Through the ages children the world over have used storytelling and game playing to learn and develop knowledge and judgement. Yet in everyday business we see so little focus on its use to help make sense of the increasingly complex and interlinked world that we live in.
Latitude Research, who help clients create engaging content, software and technology that harness the possibilities of the Web, have just published phase 1 of their research on the ‘Future of Storytelling‘. The research aims to understand audiences’ evolving expectations around their everyday content experiences—with TV shows, movies, books, plot-driven video games, news, and even advertising. In summary it defines the ‘4 I’s’ of storytelling: Immersion; Interactivity; Integration; and Impact.
Whilst the research is primarily aimed at the creative industries there is potentially a lot that we can transition into the business world.
What sets the winners apart from the also ran’s is often their ability to articulate a proposition and bring people along with them. They bring the proposition to life and create a desire in the room for success.
Just think about a hypothetical scenario where two teams have been working on bidding a multi-billion complex opportunity each and they have to take it to the board for approval.
Team A take the approach of circulating prior to the meeting a traditional, weighty, factual pack which describes each aspect of the deal. This is of course what the corporate process mandates often.
They schedule their formal review meeting in a window-less meeting room where everyone sits around the table in their usual seats. The team present similar content to the pack but in the form of a presentation projected on the screen at the front and following the same order as the pack. When they get to the financials, they project the spreadsheet with the reviewers using a large paper version each.
Team B have their review a day latter and like Team A they have circulated the prescribed pack. They have the same room allocated, however, they have created ‘rich picture’ posters around the room describing visually the key elements of the lifecycle of the opportunity.
The presentation uses rich media (video clips, animation, and vignettes with key suppliers) to describe the opportunity and this is interspersed by using the posters and encouraging the reviewers to focus around them to understand each element. They create a rich and immersive story that isn’t told through the sections of the contractual documents or the corporately mandated process but in a way that brings it to life as it will unfold in reality.
When it comes to the financials, the team have created a financial model that allows each of the reviewers to adjust sliders for the key variables and see the impact of their actions. The model is used to interactively allow the reviewers to debate where they feel the key attributes sit and agree a concencus position.
How do we think that each review would go? If the bids have been well constructed they will be approved, but the experience will likely have been more challenging for Team A. Probably about 5 minutes into their presentation, the well rehearsed pitch will be derailed by one of the reviewers who has scan read the pack due to time constraints and has a burning question.
Team B will through the use of storytelling and game playing have probably found that they created a more engaging debate and will have been more successful in getting over a complex set of data and information.

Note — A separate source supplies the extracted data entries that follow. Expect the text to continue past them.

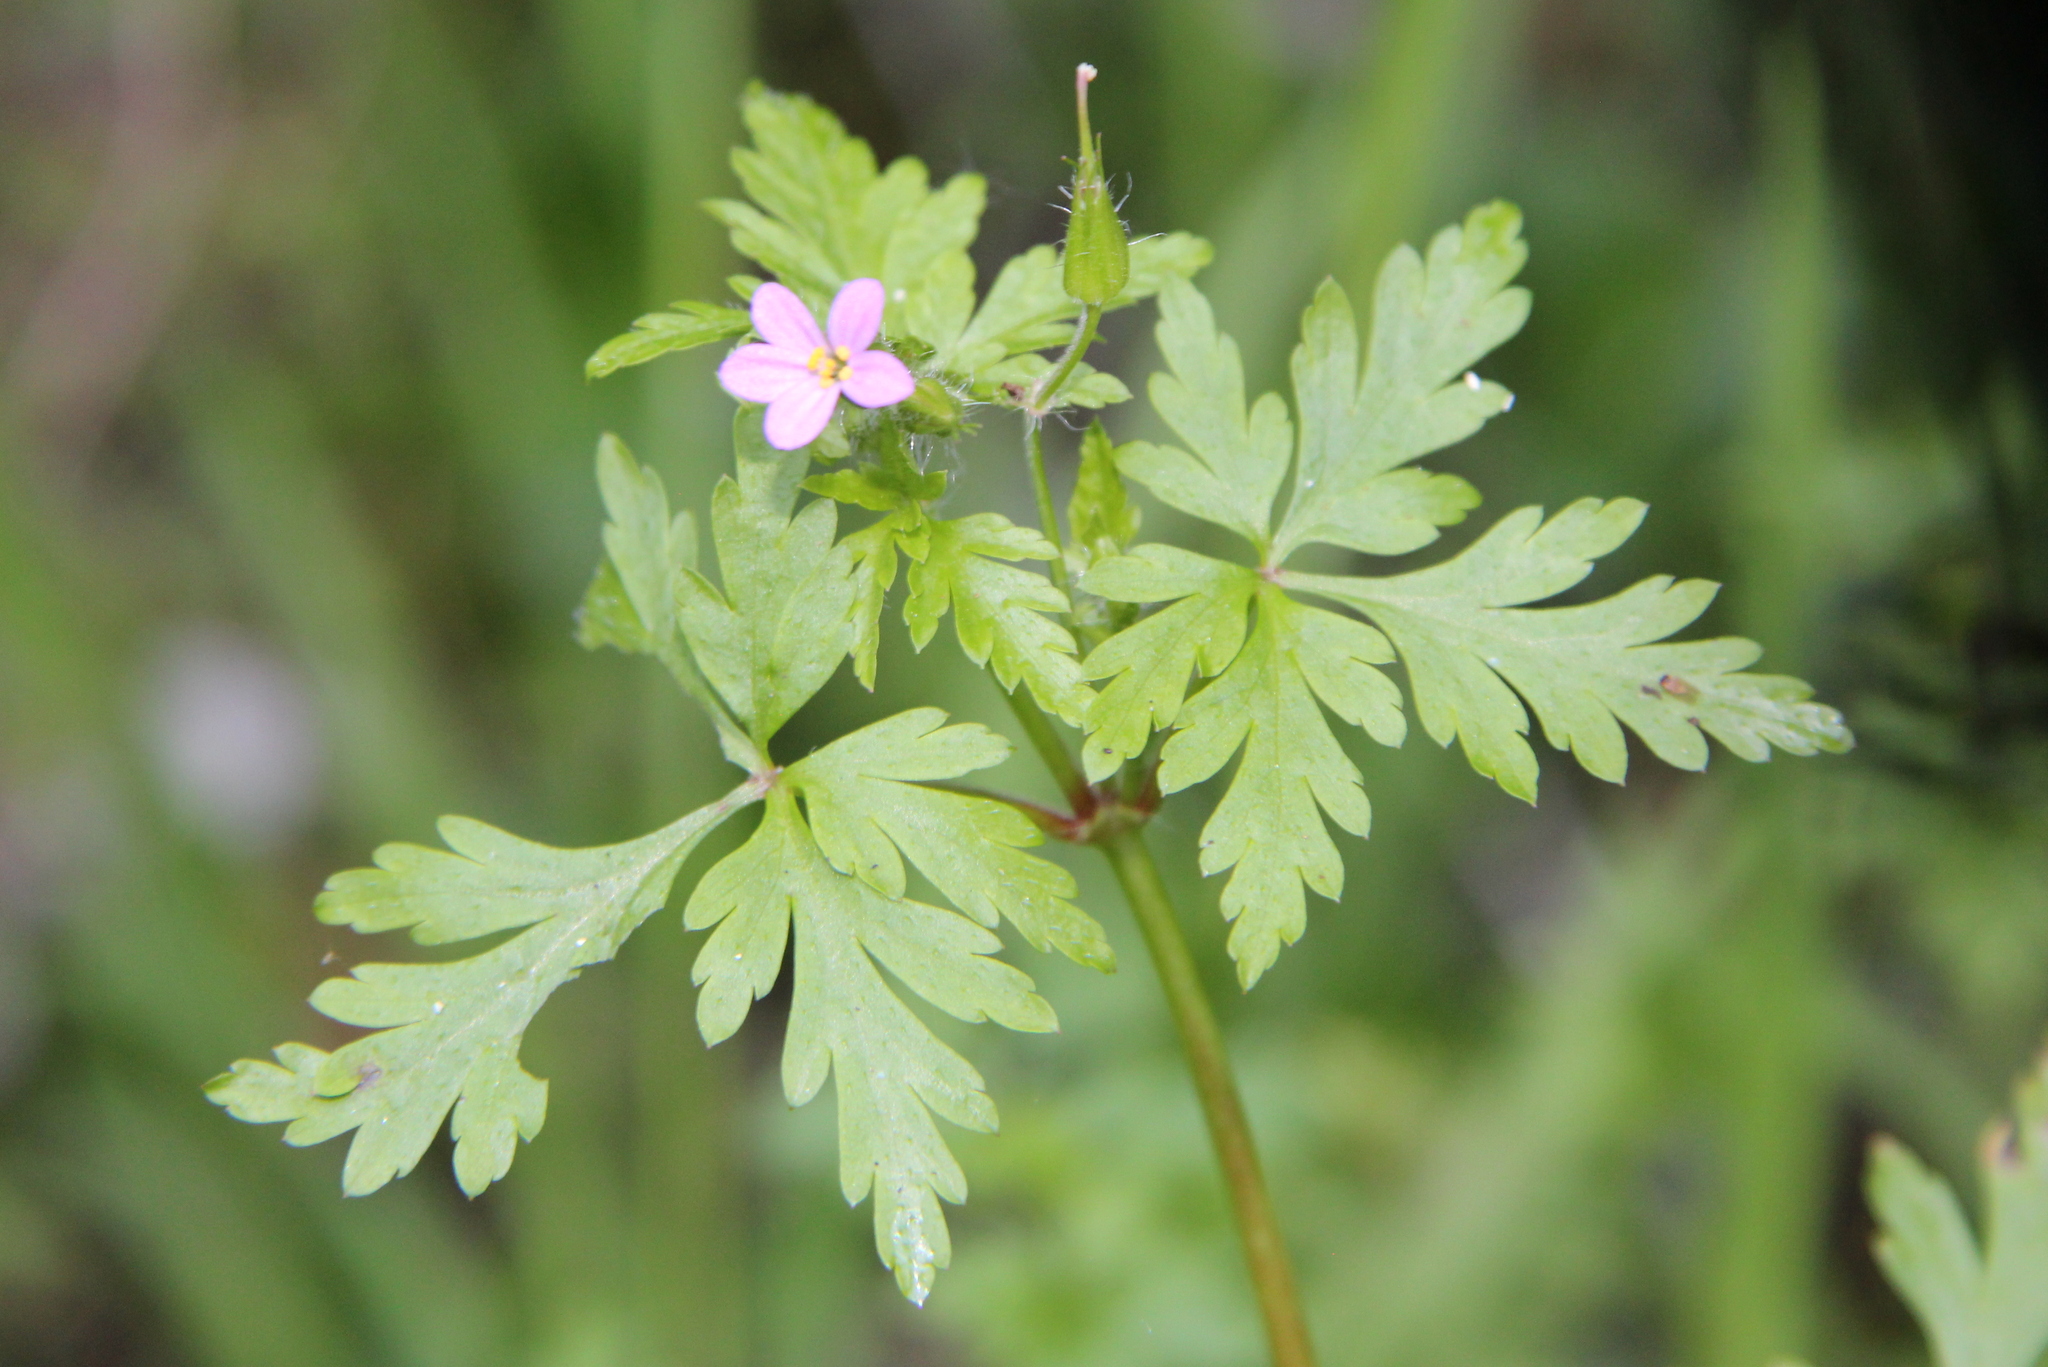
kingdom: Plantae
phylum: Tracheophyta
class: Magnoliopsida
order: Geraniales
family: Geraniaceae
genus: Geranium
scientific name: Geranium purpureum
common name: Little-robin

Yet often in these kind of scenarios, teams are under time pressure and revert to the safe method of following the mandated process with traditional techniques. With a little bit of planning and imagination it is easy to create a different approach such as Team B. Articulation is increasingly important in the complex and interconnected world that we are in and therefore adequately equiping teams with the skills, resources, and imagination to see this a key element in the approvals process is key.
It’s the way that you tell ’em, after all.